A sensational accusation has been made by an American law firm that Evolution is operating illegally in a number of black markets around the globe.
Calgani & Kanefsky is the firm who, allegedly, is acting on behalf of an unnamed competitor to the live casino game specialist. Their senior counsel, Ralph Marra, has filed an action with the New Jersey Division of Gaming Enforcement accusing Evolution of acting unlawfully by occupying markets facing US sanctions, including Iran and Syria.
Incredibly, a letter written by a private investigator – thought to have been hired by the anonymous competitor – that was read by Bloomberg journalists claimed a number of prominent figures in Syria, including family members of the President Bashar al-Assad, had played Evolution games illegally.
The investigator alleges that they accessed Evolution’s live dealer games in countries that US firms should not be trading in due to existing sanctions.
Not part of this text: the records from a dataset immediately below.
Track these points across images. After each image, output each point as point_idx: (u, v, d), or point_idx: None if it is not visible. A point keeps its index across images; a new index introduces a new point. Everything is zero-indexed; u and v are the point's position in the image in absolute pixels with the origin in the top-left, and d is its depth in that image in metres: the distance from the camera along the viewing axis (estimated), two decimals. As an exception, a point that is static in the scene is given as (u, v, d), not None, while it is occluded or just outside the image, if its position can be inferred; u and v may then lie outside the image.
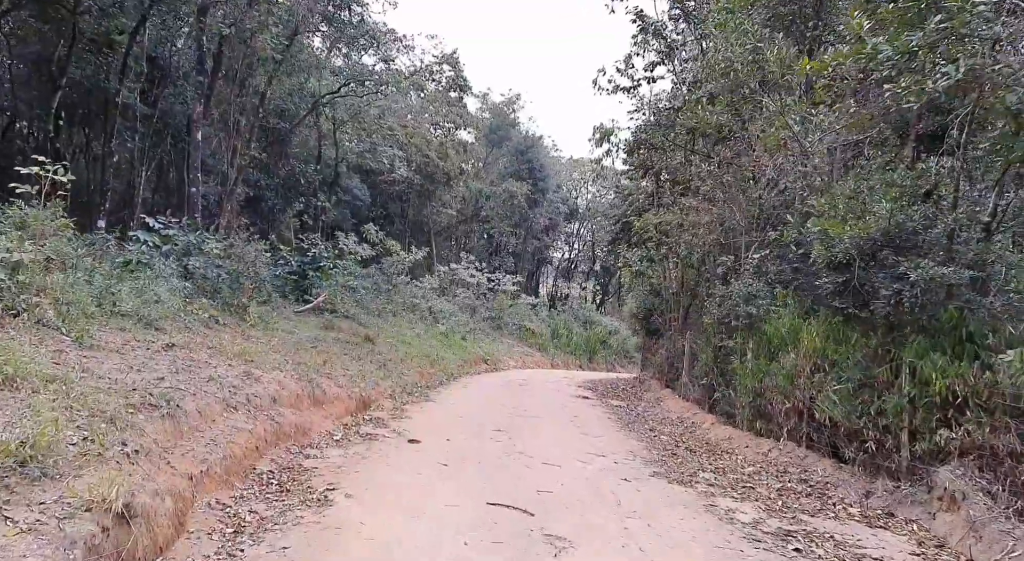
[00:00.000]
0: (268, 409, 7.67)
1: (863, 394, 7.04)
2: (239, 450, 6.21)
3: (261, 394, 7.83)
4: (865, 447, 6.92)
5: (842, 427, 7.33)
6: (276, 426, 7.39)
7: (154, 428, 5.40)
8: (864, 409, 6.98)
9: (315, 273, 19.47)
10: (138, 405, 5.61)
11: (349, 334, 16.42)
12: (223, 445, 6.02)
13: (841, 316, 7.50)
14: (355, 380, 11.96)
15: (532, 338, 35.66)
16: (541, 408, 13.31)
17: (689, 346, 14.24)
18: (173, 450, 5.33)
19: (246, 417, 7.00)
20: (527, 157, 46.00)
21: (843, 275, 7.14)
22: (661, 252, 15.84)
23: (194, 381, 7.01)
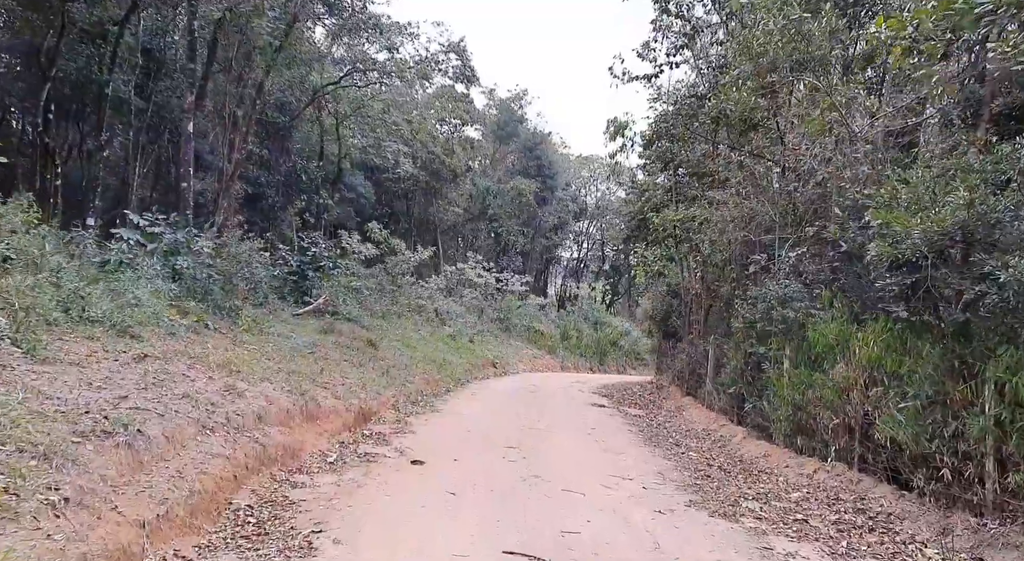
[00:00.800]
0: (252, 429, 6.77)
1: (935, 413, 6.08)
2: (212, 482, 5.30)
3: (244, 411, 6.92)
4: (939, 475, 5.96)
5: (908, 450, 6.36)
6: (260, 449, 6.48)
7: (104, 462, 4.50)
8: (937, 431, 6.01)
9: (315, 273, 18.60)
10: (87, 433, 4.71)
11: (350, 338, 15.53)
12: (192, 477, 5.11)
13: (904, 323, 6.54)
14: (355, 390, 11.06)
15: (541, 340, 34.74)
16: (555, 418, 12.38)
17: (713, 351, 13.27)
18: (125, 489, 4.42)
19: (224, 440, 6.10)
20: (535, 154, 45.05)
21: (911, 276, 6.18)
22: (682, 250, 14.87)
23: (164, 399, 6.10)
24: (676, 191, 15.92)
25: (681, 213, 14.39)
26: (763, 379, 10.57)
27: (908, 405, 6.26)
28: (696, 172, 14.39)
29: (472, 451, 8.69)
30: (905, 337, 6.56)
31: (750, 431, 10.59)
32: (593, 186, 59.45)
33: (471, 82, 23.21)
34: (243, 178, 26.07)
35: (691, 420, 12.85)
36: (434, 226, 40.47)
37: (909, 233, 5.98)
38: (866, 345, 7.09)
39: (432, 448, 8.68)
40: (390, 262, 25.97)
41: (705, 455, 9.65)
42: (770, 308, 9.79)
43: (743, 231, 10.77)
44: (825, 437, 8.07)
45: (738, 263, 12.79)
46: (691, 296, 15.93)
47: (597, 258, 60.77)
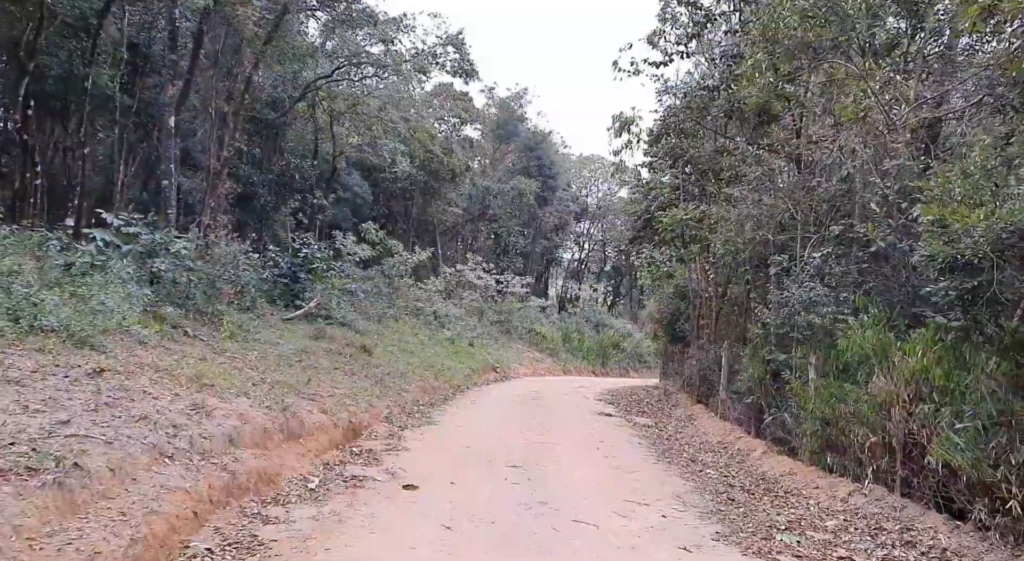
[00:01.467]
0: (220, 454, 5.98)
1: (999, 436, 5.30)
2: (164, 523, 4.52)
3: (213, 433, 6.14)
4: (1006, 507, 5.18)
5: (964, 476, 5.58)
6: (228, 478, 5.70)
7: (23, 507, 3.73)
8: (1002, 456, 5.24)
9: (307, 276, 17.82)
10: (6, 471, 3.93)
11: (342, 344, 14.76)
12: (138, 519, 4.33)
13: (958, 332, 5.76)
14: (345, 402, 10.28)
15: (542, 343, 33.96)
16: (560, 430, 11.60)
17: (727, 357, 12.49)
18: (45, 542, 3.64)
19: (185, 469, 5.31)
20: (536, 153, 44.30)
21: (970, 279, 5.40)
22: (692, 251, 14.09)
23: (116, 422, 5.33)
24: (685, 189, 15.13)
25: (691, 211, 13.60)
26: (784, 389, 9.80)
27: (966, 426, 5.48)
28: (707, 169, 13.61)
29: (471, 471, 7.91)
30: (960, 348, 5.79)
31: (770, 445, 9.81)
32: (594, 186, 58.72)
33: (470, 77, 22.40)
34: (233, 177, 25.30)
35: (704, 431, 12.07)
36: (433, 227, 39.71)
37: (970, 230, 5.20)
38: (911, 356, 6.31)
39: (427, 468, 7.89)
40: (387, 264, 25.19)
41: (724, 473, 8.86)
42: (793, 313, 9.02)
43: (761, 230, 9.98)
44: (860, 456, 7.29)
45: (753, 264, 12.02)
46: (701, 299, 15.16)
47: (598, 259, 60.03)
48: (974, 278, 5.34)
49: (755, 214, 9.95)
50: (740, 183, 10.70)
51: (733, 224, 10.28)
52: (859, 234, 8.91)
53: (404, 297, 26.22)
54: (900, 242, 8.21)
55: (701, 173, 13.83)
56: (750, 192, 10.09)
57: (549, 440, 10.47)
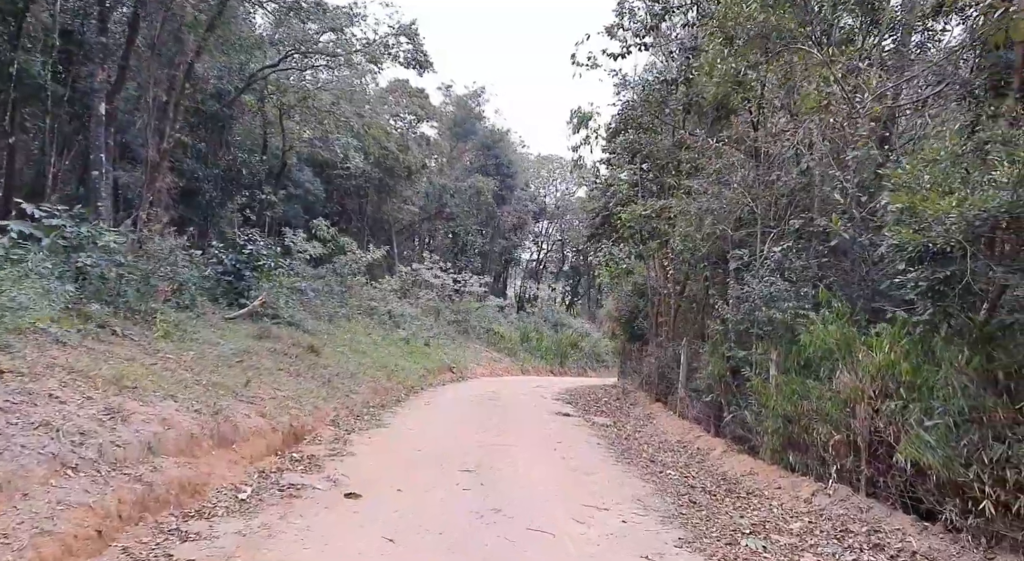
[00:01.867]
0: (136, 463, 5.39)
1: (971, 433, 5.07)
2: (57, 545, 3.94)
3: (128, 441, 5.54)
4: (978, 508, 4.95)
5: (934, 475, 5.34)
6: (144, 490, 5.11)
7: None
8: (974, 454, 5.00)
9: (253, 273, 17.03)
10: None
11: (288, 344, 14.08)
12: (23, 542, 3.75)
13: (926, 325, 5.53)
14: (287, 405, 9.68)
15: (501, 342, 33.55)
16: (517, 431, 11.19)
17: (686, 355, 12.26)
18: None
19: (90, 482, 4.72)
20: (494, 152, 43.93)
21: (941, 269, 5.15)
22: (650, 248, 13.84)
23: (10, 430, 4.71)
24: (643, 185, 14.90)
25: (649, 207, 13.35)
26: (745, 387, 9.58)
27: (937, 423, 5.24)
28: (665, 164, 13.38)
29: (421, 477, 7.42)
30: (929, 342, 5.55)
31: (730, 444, 9.58)
32: (552, 186, 58.65)
33: (424, 68, 21.81)
34: (177, 171, 24.28)
35: (663, 430, 11.80)
36: (388, 225, 38.94)
37: (941, 218, 4.96)
38: (877, 351, 6.07)
39: (373, 474, 7.38)
40: (339, 262, 24.42)
41: (684, 474, 8.57)
42: (754, 308, 8.78)
43: (720, 225, 9.73)
44: (823, 455, 7.05)
45: (712, 260, 11.82)
46: (660, 296, 14.94)
47: (557, 259, 59.95)
48: (945, 268, 5.10)
49: (714, 208, 9.70)
50: (699, 177, 10.45)
51: (693, 218, 10.01)
52: (819, 228, 8.74)
53: (357, 296, 25.51)
54: (860, 236, 8.04)
55: (660, 168, 13.59)
56: (710, 185, 9.83)
57: (505, 441, 10.04)
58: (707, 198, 9.80)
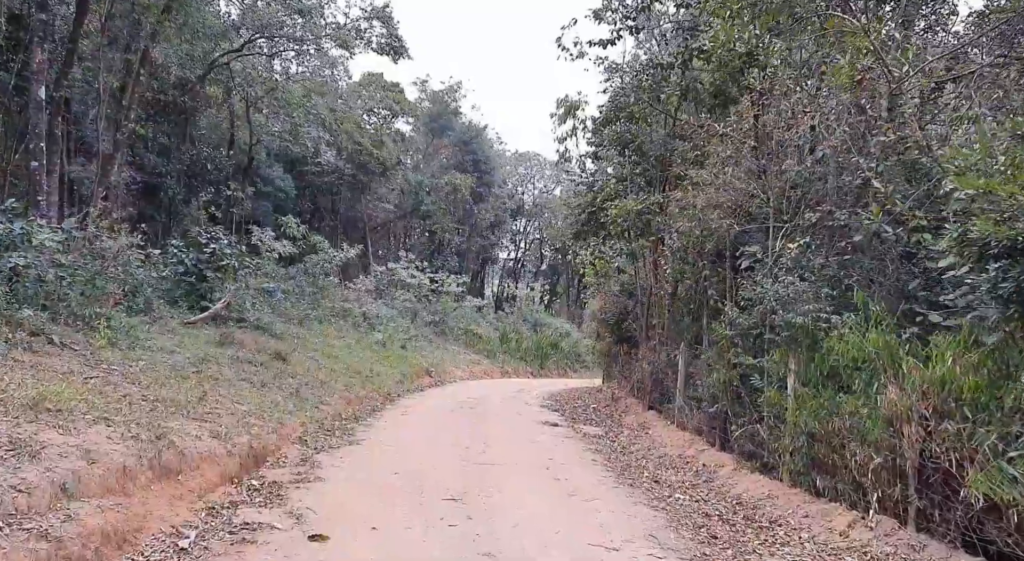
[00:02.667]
0: (45, 512, 4.33)
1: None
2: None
3: (35, 483, 4.48)
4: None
5: (1015, 515, 4.50)
6: (51, 548, 4.06)
7: None
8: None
9: (216, 274, 15.87)
10: None
11: (253, 350, 12.96)
12: None
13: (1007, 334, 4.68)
14: (247, 421, 8.62)
15: (480, 344, 32.56)
16: (503, 446, 10.23)
17: (684, 361, 11.41)
18: None
19: (-27, 545, 3.67)
20: (471, 148, 42.90)
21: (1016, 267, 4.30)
22: (642, 245, 12.98)
23: None
24: (632, 179, 14.03)
25: (641, 202, 12.48)
26: (755, 397, 8.75)
27: (1022, 454, 4.39)
28: (660, 155, 12.51)
29: (399, 510, 6.43)
30: (1006, 355, 4.71)
31: (739, 460, 8.73)
32: (530, 184, 57.84)
33: (399, 54, 20.71)
34: (137, 166, 22.99)
35: (661, 442, 10.94)
36: (363, 224, 37.73)
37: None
38: (937, 363, 5.21)
39: (343, 507, 6.38)
40: (310, 261, 23.23)
41: (695, 496, 7.69)
42: (769, 311, 7.92)
43: (727, 218, 8.87)
44: (859, 480, 6.20)
45: (710, 259, 10.97)
46: (652, 297, 14.08)
47: (535, 258, 59.14)
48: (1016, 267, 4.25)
49: (721, 201, 8.82)
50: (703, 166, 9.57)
51: (698, 211, 9.13)
52: (838, 222, 7.92)
53: (330, 297, 24.35)
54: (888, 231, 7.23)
55: (654, 160, 12.72)
56: (716, 175, 8.95)
57: (492, 459, 9.08)
58: (713, 190, 8.91)
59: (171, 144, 24.44)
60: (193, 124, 25.28)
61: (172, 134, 24.70)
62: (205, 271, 15.75)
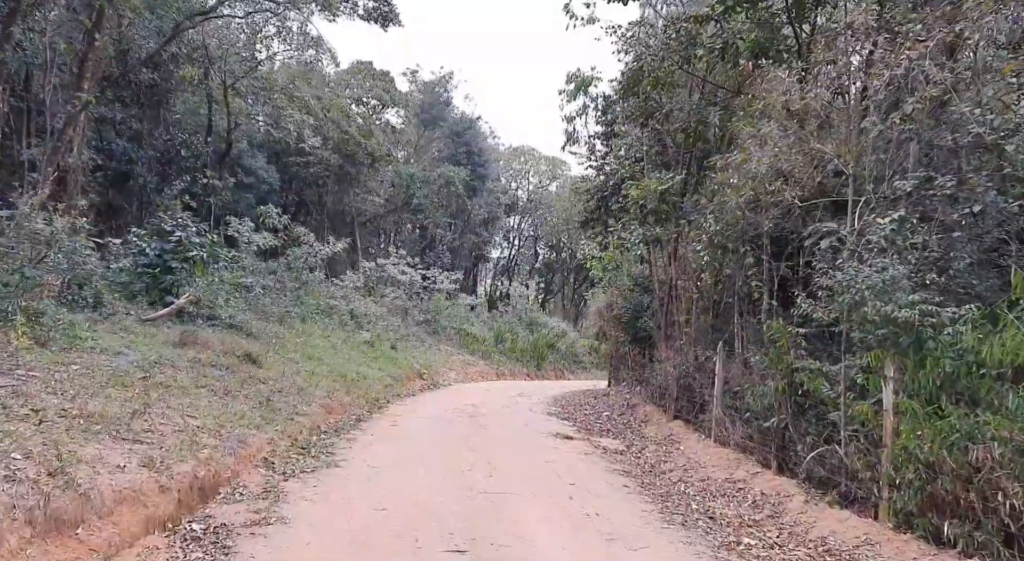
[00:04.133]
0: None
1: None
2: None
3: None
4: None
5: None
6: None
7: None
8: None
9: (183, 266, 14.06)
10: None
11: (219, 351, 11.21)
12: None
13: None
14: (198, 440, 6.90)
15: (474, 344, 30.82)
16: (513, 467, 8.52)
17: (721, 363, 9.75)
18: None
19: None
20: (464, 140, 41.17)
21: None
22: (668, 231, 11.32)
23: None
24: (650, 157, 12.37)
25: (665, 181, 10.82)
26: (821, 409, 7.13)
27: None
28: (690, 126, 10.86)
29: (385, 569, 4.72)
30: None
31: (809, 489, 7.07)
32: (525, 179, 56.11)
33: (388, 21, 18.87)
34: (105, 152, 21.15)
35: (698, 460, 9.26)
36: (351, 218, 35.85)
37: None
38: None
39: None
40: (292, 255, 21.43)
41: (764, 538, 6.01)
42: (858, 303, 6.25)
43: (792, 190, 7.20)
44: (1015, 530, 4.55)
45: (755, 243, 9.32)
46: (675, 291, 12.42)
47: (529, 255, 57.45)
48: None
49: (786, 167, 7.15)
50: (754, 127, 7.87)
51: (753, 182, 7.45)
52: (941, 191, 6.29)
53: (315, 294, 22.59)
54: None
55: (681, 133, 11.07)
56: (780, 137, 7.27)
57: (501, 486, 7.38)
58: (777, 152, 7.23)
59: (143, 129, 22.61)
60: (167, 107, 23.44)
61: (144, 118, 22.85)
62: (170, 262, 13.95)
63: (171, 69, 22.16)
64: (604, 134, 15.71)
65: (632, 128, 13.10)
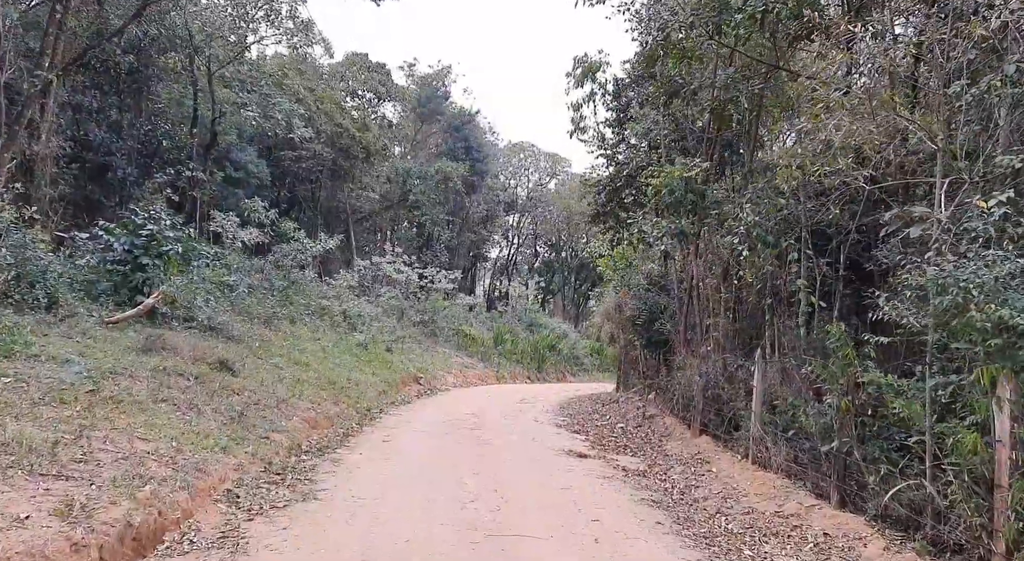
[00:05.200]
0: None
1: None
2: None
3: None
4: None
5: None
6: None
7: None
8: None
9: (156, 262, 12.79)
10: None
11: (189, 358, 9.96)
12: None
13: None
14: (142, 472, 5.64)
15: (473, 346, 29.58)
16: (525, 496, 7.27)
17: (761, 372, 8.51)
18: None
19: None
20: (462, 134, 39.93)
21: None
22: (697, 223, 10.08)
23: None
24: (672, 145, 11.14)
25: (693, 168, 9.59)
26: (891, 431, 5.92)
27: None
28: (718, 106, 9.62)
29: None
30: None
31: (884, 529, 5.83)
32: (524, 177, 54.86)
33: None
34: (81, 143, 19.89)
35: (735, 486, 8.03)
36: (345, 215, 34.58)
37: None
38: None
39: None
40: (280, 251, 20.15)
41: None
42: (959, 306, 5.02)
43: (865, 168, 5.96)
44: None
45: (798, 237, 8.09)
46: (699, 291, 11.20)
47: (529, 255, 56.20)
48: None
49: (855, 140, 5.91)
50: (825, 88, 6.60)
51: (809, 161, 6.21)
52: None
53: (305, 294, 21.32)
54: None
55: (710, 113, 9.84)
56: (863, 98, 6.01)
57: (511, 525, 6.13)
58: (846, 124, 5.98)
59: (123, 119, 21.34)
60: (149, 96, 22.15)
61: (124, 107, 21.58)
62: (141, 258, 12.68)
63: (152, 54, 20.91)
64: (616, 121, 14.46)
65: (649, 112, 11.85)
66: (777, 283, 8.89)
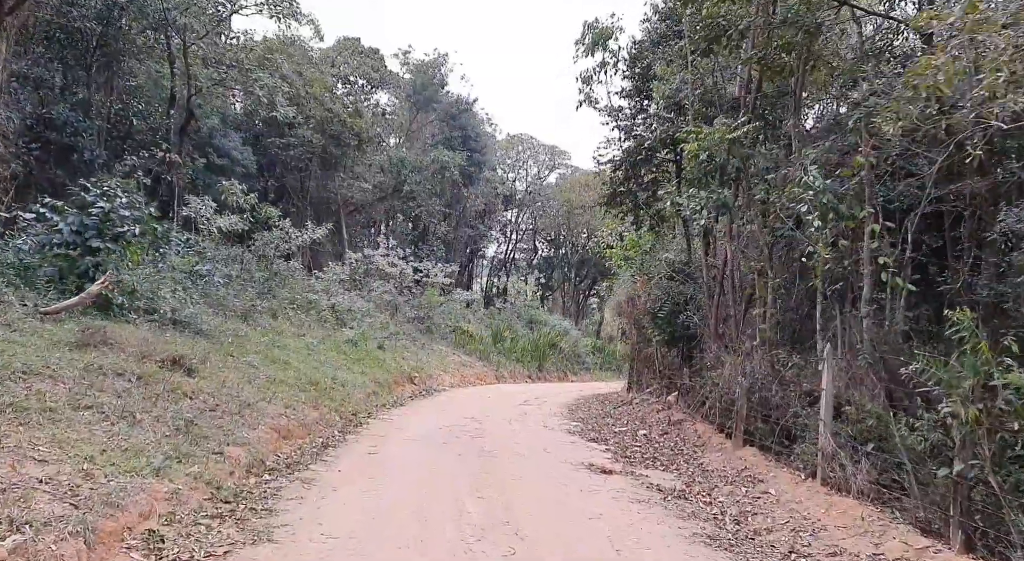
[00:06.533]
0: None
1: None
2: None
3: None
4: None
5: None
6: None
7: None
8: None
9: (111, 245, 11.11)
10: None
11: (135, 355, 8.30)
12: None
13: None
14: (12, 516, 3.99)
15: (471, 343, 27.95)
16: (542, 532, 5.64)
17: (831, 373, 6.90)
18: None
19: None
20: (459, 123, 38.20)
21: None
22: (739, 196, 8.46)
23: None
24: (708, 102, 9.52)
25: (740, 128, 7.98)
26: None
27: None
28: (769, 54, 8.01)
29: None
30: None
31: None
32: (523, 170, 53.18)
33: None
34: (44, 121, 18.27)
35: (804, 513, 6.41)
36: (336, 206, 32.81)
37: None
38: None
39: None
40: (260, 239, 18.48)
41: None
42: None
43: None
44: None
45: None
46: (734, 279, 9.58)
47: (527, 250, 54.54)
48: None
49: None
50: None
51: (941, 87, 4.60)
52: None
53: (289, 286, 19.68)
54: None
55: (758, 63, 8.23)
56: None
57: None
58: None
59: (91, 97, 19.65)
60: (119, 72, 20.44)
61: (92, 84, 19.90)
62: (92, 241, 10.99)
63: (123, 26, 19.22)
64: (633, 90, 12.84)
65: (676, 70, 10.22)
66: (846, 264, 7.28)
It has also been suggested that the company is active in nations where online gambling is strictly prohibited, with Sudan named in the legal action.
Evolution AB, the group leader of the casino brand and its subsidiaries, is based in Sweden, however as the market leader in their given niche that operates widely in North America, they will still have to face a case brought by US enforcement officials.
At the time of writing, they are yet to make their own statement about the accusations, although their spokesperson Carl Linton told Bloomberg that ‘Evolution strictly complies with all applicable laws and regulations.’
Alarmingly, the casino operator’s share value plummeted by a shocking $3 billion – or £2.2 billion – almost overnight once the news of the legal case had leaked publicly.
OMG for B2B?
One of the complications for Evolution is that they operate in the Business-to-Business (B2B) space, and that can make it very difficult for them to track exactly who is using their software and there.
For example, if a brand called Dave’s Casino came along and acquired the licencing for Evolution’s software, they might use it on a site located in a legal jurisdictions, but there might be those who are able to access the casino via a VPN service in countries where gambling is strictly forbidden.
The situation is complicated by those casino operators that utilise a Curacao licence, which is rather more forgiving and certainly less restrictive than licensing sourced elsewhere.
Linton confirmed that Evolution only works with casino platforms that have licensing in place and are regulated in some way, and that his firm has ‘no direct relationship with the underlying player and no involvement of handling of players’ money.’
To be issued a licence in the USA, all firms must show ‘good character’ and adhere to necessary state and federal laws. Evolution currently operates in New Jersey, where the complaint has been filed, as well as Pennsylvania and Michigan, and they are by some margin the market leader in each.
So even though the accusations are based on illegal activities overseas, they still infringe federal law on trading in countries facing US sanctions – Evolution clearly have some explaining to do, and the risks of the B2B model are clear for all to see.